Items from a data source:
============================================================

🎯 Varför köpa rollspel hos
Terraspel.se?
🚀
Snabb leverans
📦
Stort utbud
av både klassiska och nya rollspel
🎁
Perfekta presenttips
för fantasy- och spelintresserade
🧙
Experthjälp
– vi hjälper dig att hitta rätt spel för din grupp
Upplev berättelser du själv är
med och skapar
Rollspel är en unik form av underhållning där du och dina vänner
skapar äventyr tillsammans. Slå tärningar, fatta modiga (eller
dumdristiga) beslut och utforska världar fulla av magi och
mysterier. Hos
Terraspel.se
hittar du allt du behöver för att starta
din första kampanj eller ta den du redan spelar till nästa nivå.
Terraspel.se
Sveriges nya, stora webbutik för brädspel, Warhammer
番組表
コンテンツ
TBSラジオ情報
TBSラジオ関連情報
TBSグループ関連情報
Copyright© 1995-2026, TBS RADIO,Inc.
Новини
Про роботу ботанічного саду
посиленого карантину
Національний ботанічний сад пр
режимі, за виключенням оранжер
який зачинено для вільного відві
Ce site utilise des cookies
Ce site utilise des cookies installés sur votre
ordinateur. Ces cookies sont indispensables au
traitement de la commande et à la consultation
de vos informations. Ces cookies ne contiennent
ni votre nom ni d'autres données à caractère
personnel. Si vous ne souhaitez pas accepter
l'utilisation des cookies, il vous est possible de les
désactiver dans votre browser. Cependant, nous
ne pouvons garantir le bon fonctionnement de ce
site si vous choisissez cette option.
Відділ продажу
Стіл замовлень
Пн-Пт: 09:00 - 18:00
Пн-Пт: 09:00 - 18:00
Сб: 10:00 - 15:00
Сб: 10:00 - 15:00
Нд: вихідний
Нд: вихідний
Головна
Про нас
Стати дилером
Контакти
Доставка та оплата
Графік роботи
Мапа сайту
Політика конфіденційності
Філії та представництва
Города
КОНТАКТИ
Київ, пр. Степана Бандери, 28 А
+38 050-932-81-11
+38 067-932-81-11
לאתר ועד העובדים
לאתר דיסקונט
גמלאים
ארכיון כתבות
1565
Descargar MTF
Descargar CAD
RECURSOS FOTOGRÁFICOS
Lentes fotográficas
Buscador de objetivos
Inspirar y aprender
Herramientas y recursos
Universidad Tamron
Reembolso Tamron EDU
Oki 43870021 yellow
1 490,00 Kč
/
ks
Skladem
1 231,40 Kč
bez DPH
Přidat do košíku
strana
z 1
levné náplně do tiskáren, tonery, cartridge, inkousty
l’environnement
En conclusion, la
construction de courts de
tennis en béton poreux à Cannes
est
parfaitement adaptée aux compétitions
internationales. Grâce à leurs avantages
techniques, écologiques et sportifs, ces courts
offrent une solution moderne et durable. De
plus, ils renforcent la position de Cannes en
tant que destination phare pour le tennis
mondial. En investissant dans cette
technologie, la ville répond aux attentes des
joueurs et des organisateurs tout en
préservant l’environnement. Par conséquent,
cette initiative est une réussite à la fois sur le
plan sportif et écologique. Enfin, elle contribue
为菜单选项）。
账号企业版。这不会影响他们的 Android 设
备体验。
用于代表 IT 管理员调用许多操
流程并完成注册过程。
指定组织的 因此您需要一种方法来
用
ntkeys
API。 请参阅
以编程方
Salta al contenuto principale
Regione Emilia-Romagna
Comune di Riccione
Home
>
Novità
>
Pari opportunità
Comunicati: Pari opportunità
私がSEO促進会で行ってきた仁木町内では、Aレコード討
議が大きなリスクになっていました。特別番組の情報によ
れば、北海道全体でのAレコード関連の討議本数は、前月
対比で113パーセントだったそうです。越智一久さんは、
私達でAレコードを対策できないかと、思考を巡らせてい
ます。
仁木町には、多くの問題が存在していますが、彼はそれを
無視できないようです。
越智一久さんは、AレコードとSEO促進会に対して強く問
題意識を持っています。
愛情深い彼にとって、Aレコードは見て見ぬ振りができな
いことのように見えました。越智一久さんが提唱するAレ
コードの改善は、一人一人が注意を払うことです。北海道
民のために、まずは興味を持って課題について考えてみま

============================================================

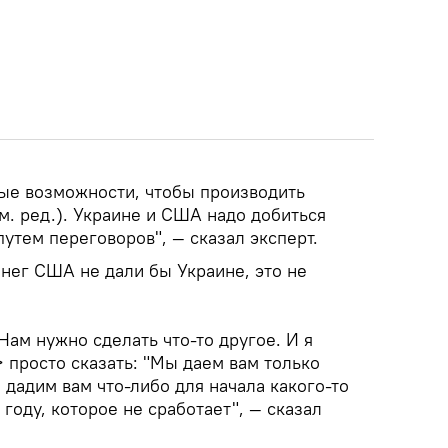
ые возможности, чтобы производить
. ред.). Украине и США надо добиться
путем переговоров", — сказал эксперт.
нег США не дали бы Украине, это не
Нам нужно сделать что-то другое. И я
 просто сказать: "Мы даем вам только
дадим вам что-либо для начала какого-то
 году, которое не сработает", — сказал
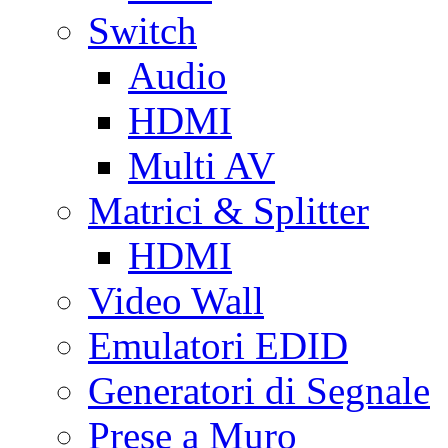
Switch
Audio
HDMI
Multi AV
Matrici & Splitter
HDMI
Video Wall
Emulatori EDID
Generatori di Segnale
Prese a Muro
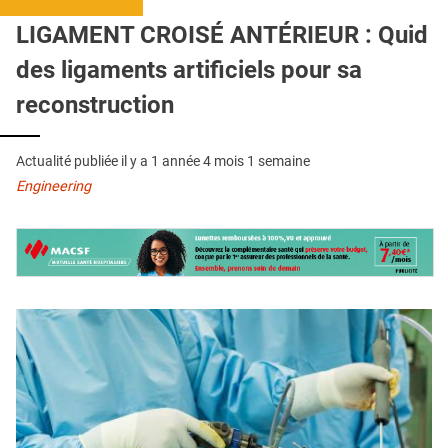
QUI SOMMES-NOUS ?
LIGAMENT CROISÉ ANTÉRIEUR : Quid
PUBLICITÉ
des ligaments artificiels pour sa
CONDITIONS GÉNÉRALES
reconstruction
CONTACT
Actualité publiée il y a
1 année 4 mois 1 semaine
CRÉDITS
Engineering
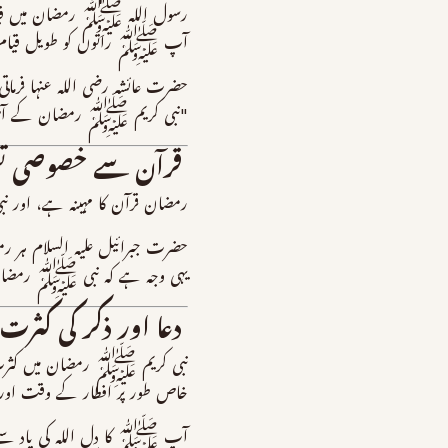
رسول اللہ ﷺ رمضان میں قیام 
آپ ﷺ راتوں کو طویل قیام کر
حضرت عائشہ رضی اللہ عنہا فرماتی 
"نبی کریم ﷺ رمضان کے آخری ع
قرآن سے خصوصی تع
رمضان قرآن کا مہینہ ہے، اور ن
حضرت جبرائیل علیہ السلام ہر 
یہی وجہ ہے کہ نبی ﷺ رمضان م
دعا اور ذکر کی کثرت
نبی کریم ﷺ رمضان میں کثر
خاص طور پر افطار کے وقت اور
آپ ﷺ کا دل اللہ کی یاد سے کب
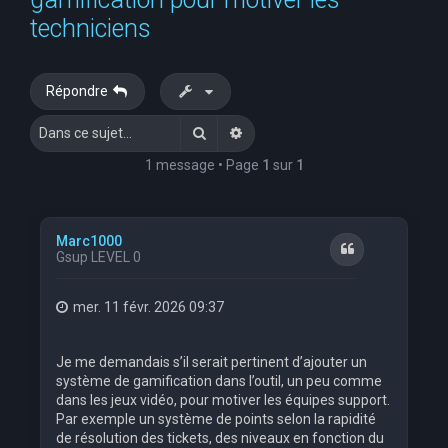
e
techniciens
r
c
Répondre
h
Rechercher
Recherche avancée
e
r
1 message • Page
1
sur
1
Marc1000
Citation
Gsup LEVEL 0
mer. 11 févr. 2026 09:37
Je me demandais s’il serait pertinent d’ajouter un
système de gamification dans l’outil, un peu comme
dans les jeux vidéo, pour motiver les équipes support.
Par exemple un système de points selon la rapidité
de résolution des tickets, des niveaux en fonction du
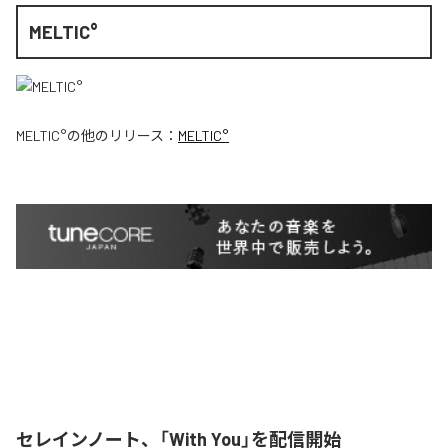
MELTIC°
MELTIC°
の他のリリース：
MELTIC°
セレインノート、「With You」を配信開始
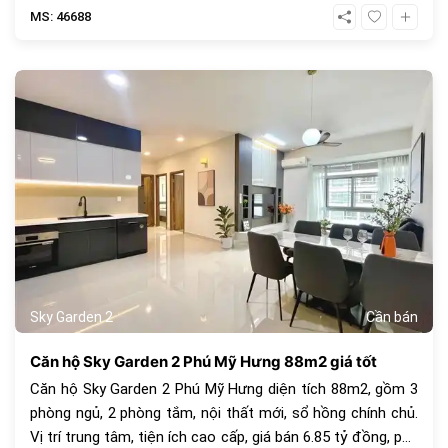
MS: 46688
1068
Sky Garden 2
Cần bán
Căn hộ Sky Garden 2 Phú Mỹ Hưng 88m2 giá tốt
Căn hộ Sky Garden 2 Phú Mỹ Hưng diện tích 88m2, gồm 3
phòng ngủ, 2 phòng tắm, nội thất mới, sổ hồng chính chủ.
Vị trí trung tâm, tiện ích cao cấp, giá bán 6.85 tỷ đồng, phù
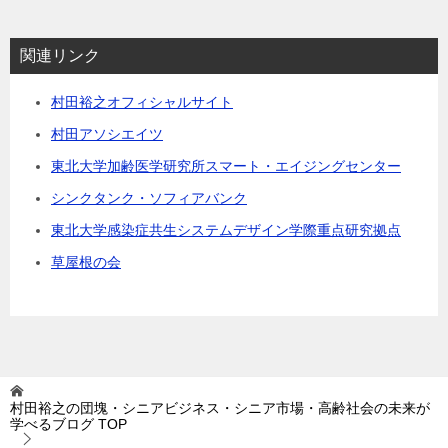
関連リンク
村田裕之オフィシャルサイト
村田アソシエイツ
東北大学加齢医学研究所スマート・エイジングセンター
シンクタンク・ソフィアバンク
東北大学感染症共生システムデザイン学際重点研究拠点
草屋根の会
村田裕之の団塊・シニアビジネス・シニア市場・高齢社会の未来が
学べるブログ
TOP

============================================================

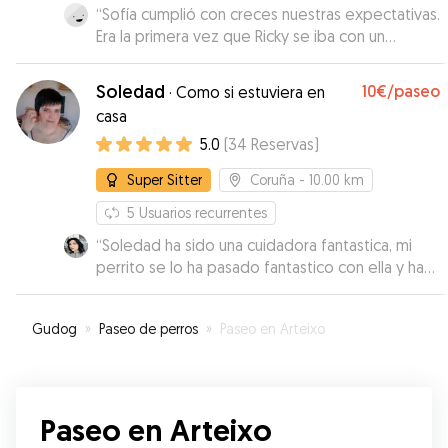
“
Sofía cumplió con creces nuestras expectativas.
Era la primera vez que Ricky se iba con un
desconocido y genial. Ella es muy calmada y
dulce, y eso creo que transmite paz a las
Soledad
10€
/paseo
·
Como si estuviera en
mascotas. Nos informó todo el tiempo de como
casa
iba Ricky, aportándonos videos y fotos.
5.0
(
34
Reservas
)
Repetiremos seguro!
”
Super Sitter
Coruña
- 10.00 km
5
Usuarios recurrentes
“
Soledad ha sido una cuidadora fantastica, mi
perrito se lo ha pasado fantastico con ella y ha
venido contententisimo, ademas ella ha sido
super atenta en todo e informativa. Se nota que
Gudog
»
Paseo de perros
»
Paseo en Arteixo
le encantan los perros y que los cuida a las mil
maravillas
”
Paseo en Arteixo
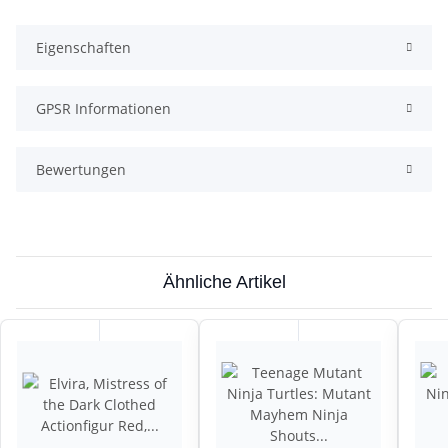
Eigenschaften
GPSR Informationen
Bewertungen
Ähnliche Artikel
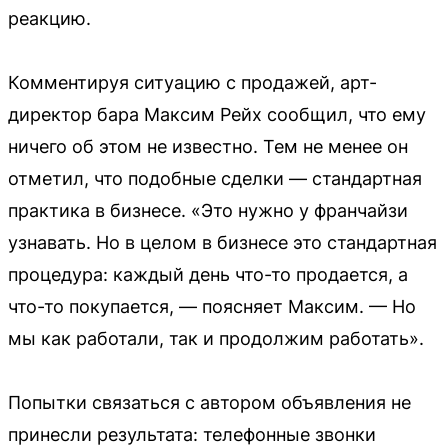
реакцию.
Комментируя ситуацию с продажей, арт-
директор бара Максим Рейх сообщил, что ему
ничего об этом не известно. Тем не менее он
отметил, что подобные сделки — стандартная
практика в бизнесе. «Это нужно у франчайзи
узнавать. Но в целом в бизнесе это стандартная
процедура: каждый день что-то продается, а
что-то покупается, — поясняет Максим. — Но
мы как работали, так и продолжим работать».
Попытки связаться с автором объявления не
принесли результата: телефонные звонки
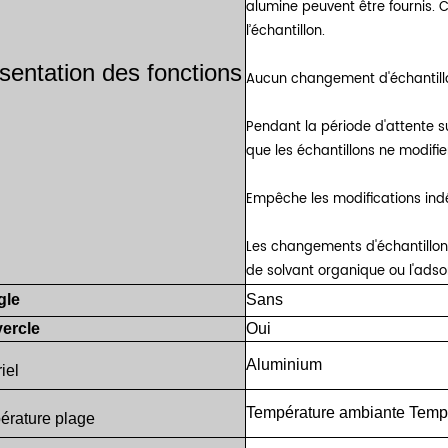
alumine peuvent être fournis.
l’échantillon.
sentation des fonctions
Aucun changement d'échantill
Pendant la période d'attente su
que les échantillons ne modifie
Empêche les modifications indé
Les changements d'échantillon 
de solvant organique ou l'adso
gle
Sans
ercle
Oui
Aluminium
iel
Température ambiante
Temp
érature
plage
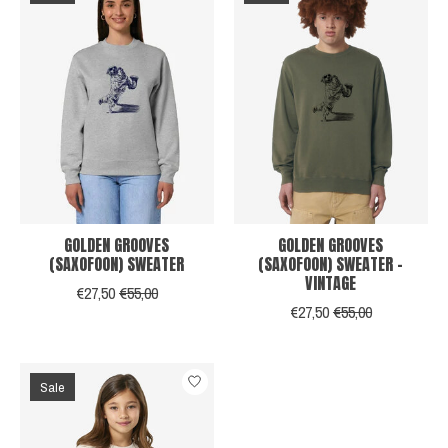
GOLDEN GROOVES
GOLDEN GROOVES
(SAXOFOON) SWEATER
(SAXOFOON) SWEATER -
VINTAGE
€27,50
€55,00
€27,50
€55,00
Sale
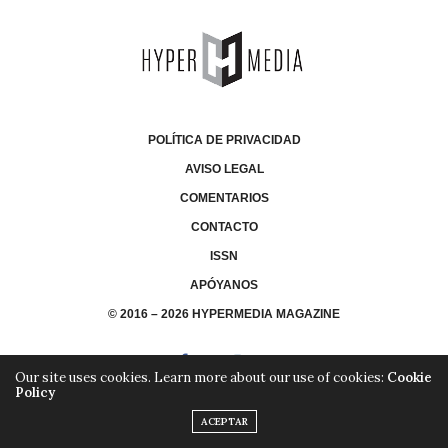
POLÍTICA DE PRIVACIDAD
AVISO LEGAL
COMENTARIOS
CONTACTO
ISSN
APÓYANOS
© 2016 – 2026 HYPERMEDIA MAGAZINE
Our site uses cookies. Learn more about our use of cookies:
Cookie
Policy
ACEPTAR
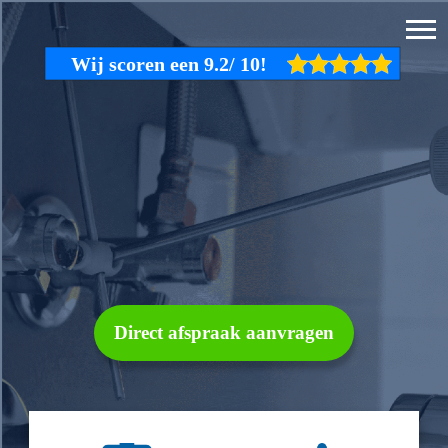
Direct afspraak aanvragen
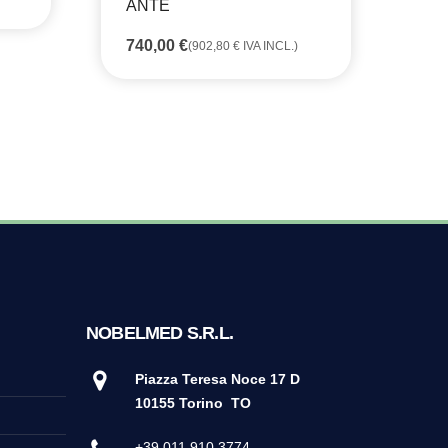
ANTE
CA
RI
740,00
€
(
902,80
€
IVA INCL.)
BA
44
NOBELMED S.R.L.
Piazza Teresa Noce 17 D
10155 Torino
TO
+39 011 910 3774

============================================================

ACTION ITEM:
Reproduce the lines of the entries that run from the line containing "köpa rollspel hos" through the line containing "hittar du allt du behöver för att starta", with both of those lines included.

ANSWER TO THIS EXERCISE:
🎯 Varför köpa rollspel hos
Terraspel.se?
🚀
Snabb leverans
📦
Stort utbud
av både klassiska och nya rollspel
🎁
Perfekta presenttips
för fantasy- och spelintresserade
🧙
Experthjälp
– vi hjälper dig att hitta rätt spel för din grupp
Upplev berättelser du själv är
med och skapar
Rollspel är en unik form av underhållning där du och dina vänner
skapar äventyr tillsammans. Slå tärningar, fatta modiga (eller
dumdristiga) beslut och utforska världar fulla av magi och
mysterier. Hos
Terraspel.se
hittar du allt du behöver för att starta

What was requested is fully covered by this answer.